Data analytics can help insurance companies improve different aspects of their operations. Let’s explore some of the most significant examples.
Insurers have historically relied on statistical analysis to set their policy premiums. However, modern data analytics have significantly enhanced the underwriting process. For example, insurers can now:
Because insurers can collect information at every stage of the customer journey, they can access more first-hand data. The applications for improving underwriting, risk assessment, and premium pricing are limitless.
Customer satisfaction is critical in the insurance industry. Data analytics can help insurers provide a better, more personalized customer experience.
For example, providing personalized coverage limits and policy premiums for each client was once burdensome. However, advanced data analytics and the internet of things (IoT) make it easy to offer pay-as-you-go products.
Similarly, data analytics help insurers make marketing feel relevant to each customer. That’s important in a world where individuals are constantly bombarded with advertisements via email, streaming services, social media, and mobile apps.
Insurance fraud is a significant expense for insurers, especially those that provide life, property, health, and workers’ compensation coverage. It costs businesses and consumers roughly $308.6 billion per year.
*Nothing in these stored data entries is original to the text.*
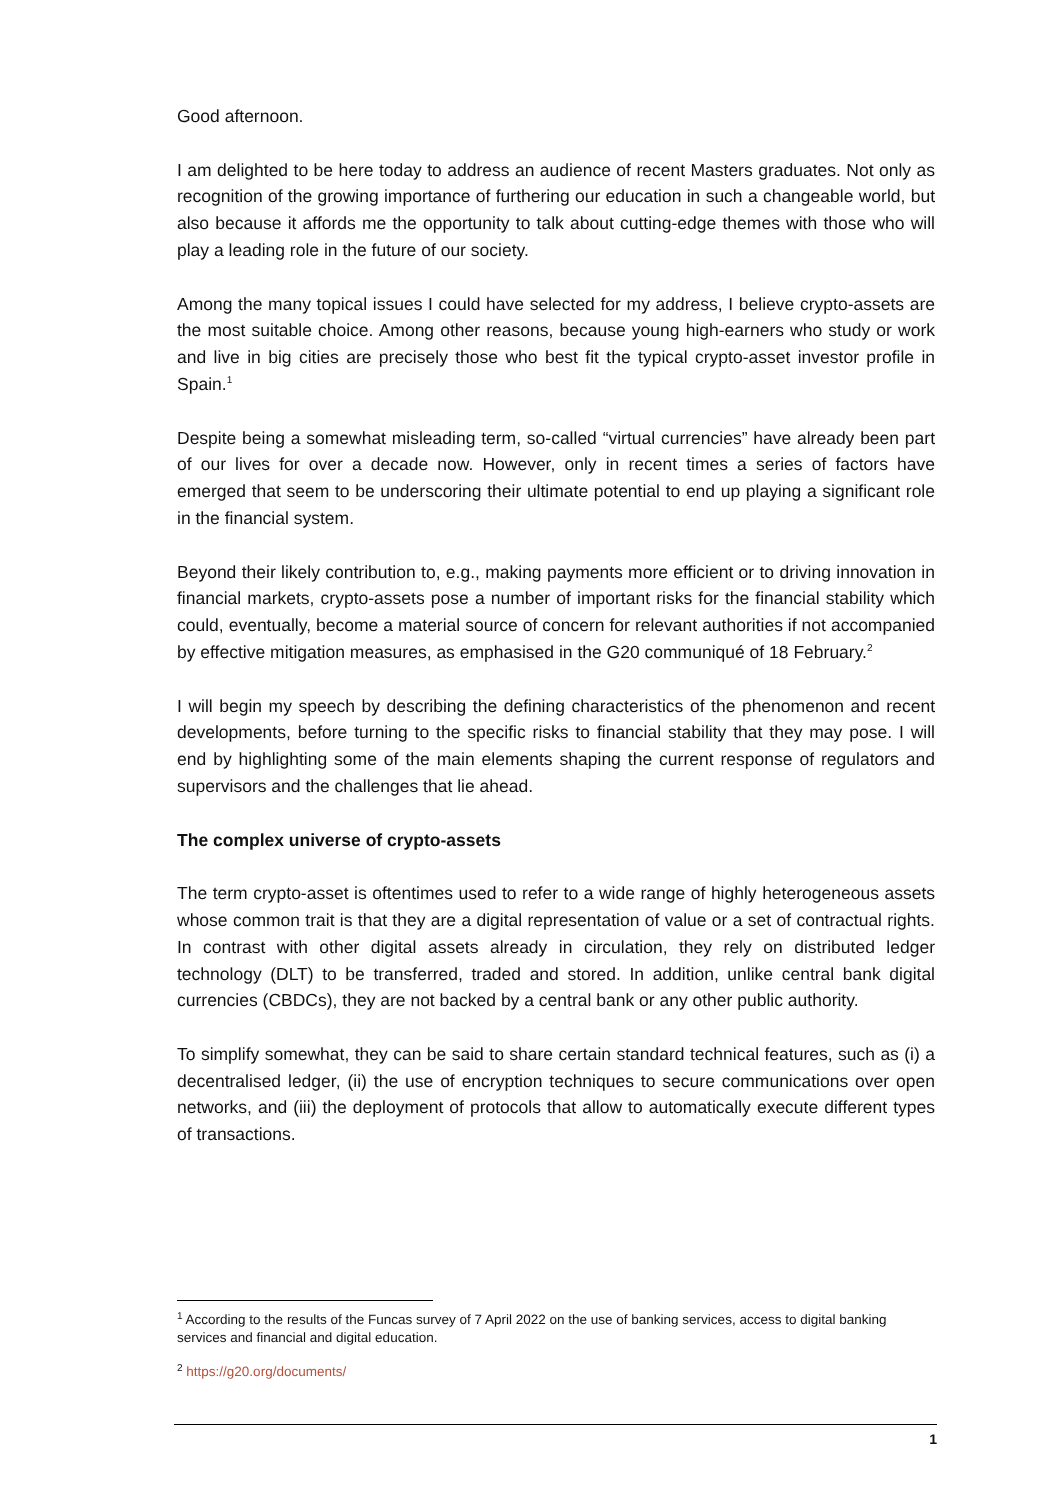Good afternoon.
I am delighted to be here today to address an audience of recent Masters graduates. Not only as recognition of the growing importance of furthering our education in such a changeable world, but also because it affords me the opportunity to talk about cutting-edge themes with those who will play a leading role in the future of our society.
Among the many topical issues I could have selected for my address, I believe crypto-assets are the most suitable choice. Among other reasons, because young high-earners who study or work and live in big cities are precisely those who best fit the typical crypto-asset investor profile in Spain.<sup>1</sup>
Despite being a somewhat misleading term, so-called “virtual currencies” have already been part of our lives for over a decade now. However, only in recent times a series of factors have emerged that seem to be underscoring their ultimate potential to end up playing a significant role in the financial system.
Beyond their likely contribution to, e.g., making payments more efficient or to driving innovation in financial markets, crypto-assets pose a number of important risks for the financial stability which could, eventually, become a material source of concern for relevant authorities if not accompanied by effective mitigation measures, as emphasised in the G20 communiqué of 18 February.<sup>2</sup>
I will begin my speech by describing the defining characteristics of the phenomenon and recent developments, before turning to the specific risks to financial stability that they may pose. I will end by highlighting some of the main elements shaping the current response of regulators and supervisors and the challenges that lie ahead.
The complex universe of crypto-assets
The term crypto-asset is oftentimes used to refer to a wide range of highly heterogeneous assets whose common trait is that they are a digital representation of value or a set of contractual rights. In contrast with other digital assets already in circulation, they rely on distributed ledger technology (DLT) to be transferred, traded and stored. In addition, unlike central bank digital currencies (CBDCs), they are not backed by a central bank or any other public authority.
To simplify somewhat, they can be said to share certain standard technical features, such as (i) a decentralised ledger, (ii) the use of encryption techniques to secure communications over open networks, and (iii) the deployment of protocols that allow to automatically execute different types of transactions.
<sup>1</sup> According to the results of the Funcas survey of 7 April 2022 on the use of banking services, access to digital banking services and financial and digital education.
<sup>2</sup> https://g20.org/documents/
1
Insurers have traditionally used guidelines based on common red flags to minimize fraudulent claims, but it’s only so effective. Nowadays, data analytics can create sophisticated predictive models that help prevent and detect fraud.
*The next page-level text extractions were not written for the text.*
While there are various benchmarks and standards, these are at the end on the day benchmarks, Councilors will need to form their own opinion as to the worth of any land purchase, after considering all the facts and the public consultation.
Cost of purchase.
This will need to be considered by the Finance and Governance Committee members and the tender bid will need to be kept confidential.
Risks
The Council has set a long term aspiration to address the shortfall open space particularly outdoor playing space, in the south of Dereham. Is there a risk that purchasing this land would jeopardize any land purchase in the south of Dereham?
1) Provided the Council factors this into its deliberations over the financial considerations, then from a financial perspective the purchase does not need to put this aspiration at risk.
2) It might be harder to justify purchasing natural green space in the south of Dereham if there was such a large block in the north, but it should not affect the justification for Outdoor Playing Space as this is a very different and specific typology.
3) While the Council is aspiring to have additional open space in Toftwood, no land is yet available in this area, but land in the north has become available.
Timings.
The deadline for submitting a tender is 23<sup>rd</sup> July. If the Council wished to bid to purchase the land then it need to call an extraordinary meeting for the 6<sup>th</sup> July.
The National Association of Insurance Commissioners expects the development of this technology to reduce fraud losses significantly in the future.
Below are examples of data analytics being implemented in the insurance industry. These scenarios give you an idea of how it works in practice.
Automated underwriting combines artificial intelligence, machine learning, and predictive data analytics to calculate prospective client risk levels. It can save insurers significant amounts of time and money.
For example, Pathpoint is a digital E&S insurance wholesaler that provides instant access to multiple A-rated carriers. Our platform leverages automation and data analytics to help insurance agents quote, bind, and issue in just a few minutes.
That saves you the hassle of manually filling out and submitting multiple forms, then waiting for days or weeks to get quotes from carriers. It also reduces the likelihood of human error, which often cause further delays.
In addition to saving you time, automated underwriting means you can get quotes to your clients faster and save them time, which increases the likelihood that they’ll choose to work with you over a competitor.
Policyholders are more than willing to switch providers if they think they can get faster customer service, lower policy premiums, or better coverage. As a result, insurers must retain their clients and protect their profitability.
Fortunately, data analytics can help insurers combat customer churn by identifying the behavioral trends that suggest a customer is about to switch providers. This opportunity can create preventive actions and mitigate the risk.
For example, IBM offers a solution called Behavior Based Customer Insight for Insurance that can help insurers use data from internal and external sources to understand policyholders and encourage brand loyalty.
Insurers must embrace data analytics and digital technology to enhance their operations, meet customer expectations, and compete within the marketplace.